----- Task material
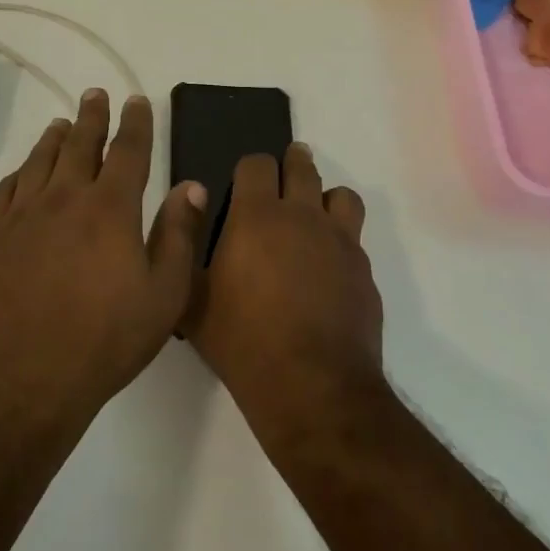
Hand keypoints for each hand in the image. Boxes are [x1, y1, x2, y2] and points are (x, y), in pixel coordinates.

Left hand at [0, 90, 204, 422]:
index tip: (136, 100)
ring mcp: (23, 216)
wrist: (25, 377)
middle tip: (95, 94)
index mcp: (110, 208)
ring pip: (40, 161)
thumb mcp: (164, 295)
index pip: (128, 151)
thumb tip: (191, 186)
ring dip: (54, 138)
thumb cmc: (106, 340)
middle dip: (91, 116)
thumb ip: (179, 235)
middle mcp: (65, 198)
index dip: (135, 122)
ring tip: (62, 123)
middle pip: (80, 144)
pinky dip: (19, 173)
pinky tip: (23, 173)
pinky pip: (5, 191)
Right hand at [185, 143, 381, 419]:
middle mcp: (303, 216)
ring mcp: (340, 242)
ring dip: (326, 199)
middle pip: (303, 167)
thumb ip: (185, 245)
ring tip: (314, 217)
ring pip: (341, 196)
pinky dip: (342, 243)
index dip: (249, 168)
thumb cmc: (241, 341)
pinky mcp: (364, 271)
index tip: (243, 182)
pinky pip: (356, 239)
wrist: (311, 387)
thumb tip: (189, 201)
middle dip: (292, 163)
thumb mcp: (191, 299)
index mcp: (257, 216)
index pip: (257, 163)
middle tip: (284, 174)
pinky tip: (329, 270)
----------
Work instructions: What is needed here is an exact transcription of every record above, with images excluded.

Solution to the exercise:
Hand keypoints for each hand in the image. Boxes are [x1, y1, x2, y2] and points are (x, y), in pixel coordinates.

Left hand at [0, 90, 204, 422]:
index tip: (136, 100)
ring mcp: (23, 216)
wrist: (25, 377)
middle tip: (95, 94)
index mcp: (110, 208)
ring pip: (40, 161)
thumb mcp: (164, 295)
index pip: (128, 151)
thumb tip: (191, 186)
ring dip: (54, 138)
thumb cmc: (106, 340)
middle dip: (91, 116)
thumb ip: (179, 235)
middle mcp: (65, 198)
index dip: (135, 122)
ring tip: (62, 123)
middle pip: (80, 144)
pinky dip: (19, 173)
pinky tip: (23, 173)
pinky pip: (5, 191)
Right hand at [185, 143, 381, 419]:
middle mcp: (303, 216)
ring mcp: (340, 242)
ring dip: (326, 199)
middle pip: (303, 167)
thumb ip: (185, 245)
ring tip: (314, 217)
ring pip: (341, 196)
pinky dip: (342, 243)
index dip: (249, 168)
thumb cmc: (241, 341)
pinky mcp: (364, 271)
index tip: (243, 182)
pinky pip: (356, 239)
wrist: (311, 387)
thumb tip: (189, 201)
middle dip: (292, 163)
thumb mcp: (191, 299)
index mcp: (257, 216)
index pip: (257, 163)
middle tip: (284, 174)
pinky tip: (329, 270)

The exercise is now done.